## Brief
Write out every entry exactly as it stands.

(Collection entries)

**********

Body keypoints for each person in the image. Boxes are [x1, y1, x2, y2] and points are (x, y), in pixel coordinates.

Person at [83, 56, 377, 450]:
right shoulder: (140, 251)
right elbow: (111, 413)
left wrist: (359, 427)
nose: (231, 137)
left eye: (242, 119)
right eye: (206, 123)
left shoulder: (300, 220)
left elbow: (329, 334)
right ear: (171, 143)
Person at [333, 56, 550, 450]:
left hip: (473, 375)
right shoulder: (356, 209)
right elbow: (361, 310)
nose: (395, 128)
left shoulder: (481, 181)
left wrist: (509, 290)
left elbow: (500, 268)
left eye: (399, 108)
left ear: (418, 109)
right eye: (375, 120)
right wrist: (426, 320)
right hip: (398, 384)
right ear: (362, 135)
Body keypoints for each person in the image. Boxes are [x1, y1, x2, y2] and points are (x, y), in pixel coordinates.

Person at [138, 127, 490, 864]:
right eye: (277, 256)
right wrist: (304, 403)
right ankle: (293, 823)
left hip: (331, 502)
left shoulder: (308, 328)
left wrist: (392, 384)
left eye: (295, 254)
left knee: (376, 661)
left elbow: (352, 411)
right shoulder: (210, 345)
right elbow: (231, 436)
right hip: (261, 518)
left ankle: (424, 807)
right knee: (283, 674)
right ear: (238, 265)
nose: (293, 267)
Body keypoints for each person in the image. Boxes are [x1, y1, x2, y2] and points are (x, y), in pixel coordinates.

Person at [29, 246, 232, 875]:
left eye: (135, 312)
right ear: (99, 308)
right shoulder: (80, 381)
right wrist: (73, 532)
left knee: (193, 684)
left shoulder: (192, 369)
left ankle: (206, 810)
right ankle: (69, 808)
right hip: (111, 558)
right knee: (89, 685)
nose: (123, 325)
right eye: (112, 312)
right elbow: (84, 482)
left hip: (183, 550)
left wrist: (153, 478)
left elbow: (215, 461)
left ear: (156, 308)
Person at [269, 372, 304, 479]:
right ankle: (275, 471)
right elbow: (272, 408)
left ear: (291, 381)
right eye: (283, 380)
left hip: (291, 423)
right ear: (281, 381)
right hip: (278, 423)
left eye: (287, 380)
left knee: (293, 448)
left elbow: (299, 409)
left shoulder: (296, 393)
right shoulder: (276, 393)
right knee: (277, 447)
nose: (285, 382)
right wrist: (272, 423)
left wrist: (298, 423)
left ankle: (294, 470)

**********

## Response area
Body keypoints for each person in the image. Boxes are [x1, y1, x2, y2] and points are (x, y), in pixel coordinates.

Person at [83, 56, 377, 450]:
right shoulder: (140, 251)
right elbow: (111, 413)
left wrist: (359, 427)
nose: (231, 137)
left eye: (242, 119)
right eye: (206, 123)
left shoulder: (300, 220)
left elbow: (329, 334)
right ear: (171, 143)
Person at [333, 56, 550, 450]:
left hip: (473, 375)
right shoulder: (356, 209)
right elbow: (361, 310)
nose: (395, 128)
left shoulder: (481, 181)
left wrist: (509, 290)
left elbow: (500, 268)
left eye: (399, 108)
left ear: (418, 109)
right eye: (375, 120)
right wrist: (426, 320)
right hip: (398, 384)
right ear: (362, 135)
Body keypoints for each person in the image. Boxes are [x1, y1, x2, y2] and points are (x, y), in pixel coordinates.

Person at [138, 127, 490, 864]:
right eye: (277, 256)
right wrist: (304, 403)
right ankle: (293, 823)
left hip: (331, 502)
left shoulder: (308, 328)
left wrist: (392, 384)
left eye: (295, 254)
left knee: (376, 661)
left elbow: (352, 411)
right shoulder: (210, 345)
right elbow: (231, 436)
right hip: (261, 518)
left ankle: (424, 807)
right knee: (283, 674)
right ear: (238, 265)
nose: (293, 267)
Body keypoints for each person in the image. Boxes are [x1, y1, x2, y2] and points are (x, y), in pixel coordinates.

Person at [29, 246, 232, 875]:
left eye: (135, 312)
right ear: (99, 308)
right shoulder: (80, 381)
right wrist: (73, 532)
left knee: (193, 684)
left shoulder: (192, 369)
left ankle: (206, 810)
right ankle: (69, 808)
right hip: (111, 558)
right knee: (89, 685)
nose: (123, 325)
right eye: (112, 312)
right elbow: (84, 482)
left hip: (183, 550)
left wrist: (153, 478)
left elbow: (215, 461)
left ear: (156, 308)
Person at [269, 372, 304, 479]:
right ankle: (275, 471)
right elbow: (272, 408)
left ear: (291, 381)
right eye: (283, 380)
left hip: (291, 423)
right ear: (281, 381)
right hip: (278, 423)
left eye: (287, 380)
left knee: (293, 448)
left elbow: (299, 409)
left shoulder: (296, 393)
right shoulder: (276, 393)
right knee: (277, 447)
nose: (285, 382)
right wrist: (272, 423)
left wrist: (298, 423)
left ankle: (294, 470)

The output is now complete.